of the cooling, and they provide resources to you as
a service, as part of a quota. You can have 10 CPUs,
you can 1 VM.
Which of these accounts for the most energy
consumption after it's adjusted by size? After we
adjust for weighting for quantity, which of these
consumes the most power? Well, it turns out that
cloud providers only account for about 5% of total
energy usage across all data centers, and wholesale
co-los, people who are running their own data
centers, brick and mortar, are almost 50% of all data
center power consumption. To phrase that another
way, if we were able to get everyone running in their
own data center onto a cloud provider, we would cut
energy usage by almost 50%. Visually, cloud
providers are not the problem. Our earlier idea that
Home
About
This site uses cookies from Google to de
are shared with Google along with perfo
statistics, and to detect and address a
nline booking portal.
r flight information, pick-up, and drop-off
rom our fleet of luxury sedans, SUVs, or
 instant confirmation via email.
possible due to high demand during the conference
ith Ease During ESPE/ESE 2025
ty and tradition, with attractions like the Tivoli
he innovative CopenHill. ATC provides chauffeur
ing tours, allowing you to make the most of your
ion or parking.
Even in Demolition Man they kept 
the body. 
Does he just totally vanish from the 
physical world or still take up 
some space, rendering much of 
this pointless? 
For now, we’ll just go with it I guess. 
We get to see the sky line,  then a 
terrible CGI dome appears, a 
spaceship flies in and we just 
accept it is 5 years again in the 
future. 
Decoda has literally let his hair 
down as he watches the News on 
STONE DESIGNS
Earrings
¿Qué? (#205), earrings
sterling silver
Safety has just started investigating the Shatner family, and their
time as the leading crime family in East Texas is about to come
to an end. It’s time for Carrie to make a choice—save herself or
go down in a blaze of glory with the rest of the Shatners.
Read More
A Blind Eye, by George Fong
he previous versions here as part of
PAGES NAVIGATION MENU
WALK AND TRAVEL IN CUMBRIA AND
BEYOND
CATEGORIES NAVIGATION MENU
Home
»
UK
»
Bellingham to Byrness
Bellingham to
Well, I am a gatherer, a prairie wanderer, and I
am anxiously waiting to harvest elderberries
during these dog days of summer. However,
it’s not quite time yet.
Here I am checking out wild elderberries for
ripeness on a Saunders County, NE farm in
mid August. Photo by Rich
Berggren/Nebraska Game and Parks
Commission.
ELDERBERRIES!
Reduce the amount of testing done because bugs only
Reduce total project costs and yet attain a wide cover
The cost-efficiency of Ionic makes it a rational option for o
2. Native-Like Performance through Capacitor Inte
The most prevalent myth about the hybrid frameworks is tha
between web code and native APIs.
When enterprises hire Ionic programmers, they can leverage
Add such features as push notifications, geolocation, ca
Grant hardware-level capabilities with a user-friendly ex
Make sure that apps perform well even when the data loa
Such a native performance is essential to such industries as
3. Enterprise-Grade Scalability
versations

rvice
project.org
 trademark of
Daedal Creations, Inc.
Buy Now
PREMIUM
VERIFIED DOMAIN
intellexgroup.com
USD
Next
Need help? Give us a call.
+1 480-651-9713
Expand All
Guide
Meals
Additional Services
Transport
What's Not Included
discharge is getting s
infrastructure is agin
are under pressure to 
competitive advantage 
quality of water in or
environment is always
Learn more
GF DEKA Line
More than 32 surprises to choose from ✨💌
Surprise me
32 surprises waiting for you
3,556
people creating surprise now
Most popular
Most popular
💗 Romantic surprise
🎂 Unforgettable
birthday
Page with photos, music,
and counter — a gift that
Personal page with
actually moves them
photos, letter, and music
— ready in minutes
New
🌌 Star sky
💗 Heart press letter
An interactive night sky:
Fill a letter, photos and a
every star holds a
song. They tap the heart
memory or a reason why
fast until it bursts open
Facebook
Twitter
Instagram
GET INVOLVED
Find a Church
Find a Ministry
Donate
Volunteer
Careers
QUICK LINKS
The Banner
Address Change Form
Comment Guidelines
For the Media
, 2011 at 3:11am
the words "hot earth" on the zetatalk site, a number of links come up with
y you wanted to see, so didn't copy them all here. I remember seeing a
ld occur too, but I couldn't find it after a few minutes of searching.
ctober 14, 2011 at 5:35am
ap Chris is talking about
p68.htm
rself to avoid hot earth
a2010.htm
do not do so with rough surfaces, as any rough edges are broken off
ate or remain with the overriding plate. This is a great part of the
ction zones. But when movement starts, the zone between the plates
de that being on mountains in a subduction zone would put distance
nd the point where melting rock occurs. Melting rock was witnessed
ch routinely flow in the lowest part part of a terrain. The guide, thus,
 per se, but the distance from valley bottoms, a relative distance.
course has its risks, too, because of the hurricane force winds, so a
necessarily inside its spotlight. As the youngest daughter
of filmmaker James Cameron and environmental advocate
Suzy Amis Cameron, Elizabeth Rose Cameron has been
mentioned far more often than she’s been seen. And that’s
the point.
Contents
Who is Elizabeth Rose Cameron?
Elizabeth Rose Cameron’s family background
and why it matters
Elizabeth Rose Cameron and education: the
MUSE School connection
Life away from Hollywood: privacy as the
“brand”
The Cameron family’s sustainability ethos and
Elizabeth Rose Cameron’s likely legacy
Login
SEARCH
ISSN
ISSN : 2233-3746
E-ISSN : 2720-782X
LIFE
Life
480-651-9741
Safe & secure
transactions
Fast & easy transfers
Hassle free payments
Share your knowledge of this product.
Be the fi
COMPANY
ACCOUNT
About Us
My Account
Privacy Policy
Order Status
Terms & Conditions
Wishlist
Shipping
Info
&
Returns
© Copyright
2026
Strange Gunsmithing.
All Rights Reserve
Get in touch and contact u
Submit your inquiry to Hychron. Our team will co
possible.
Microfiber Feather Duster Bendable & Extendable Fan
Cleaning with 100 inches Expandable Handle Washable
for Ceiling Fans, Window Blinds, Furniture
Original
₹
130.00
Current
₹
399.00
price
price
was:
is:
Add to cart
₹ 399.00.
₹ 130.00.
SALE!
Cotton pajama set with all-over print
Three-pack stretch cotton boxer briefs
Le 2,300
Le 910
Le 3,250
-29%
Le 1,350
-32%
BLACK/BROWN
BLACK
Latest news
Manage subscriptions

......

Look over the records. Copy the lines that include the word "site".

This site uses cookies from Google to de
the words "hot earth" on the zetatalk site, a number of links come up with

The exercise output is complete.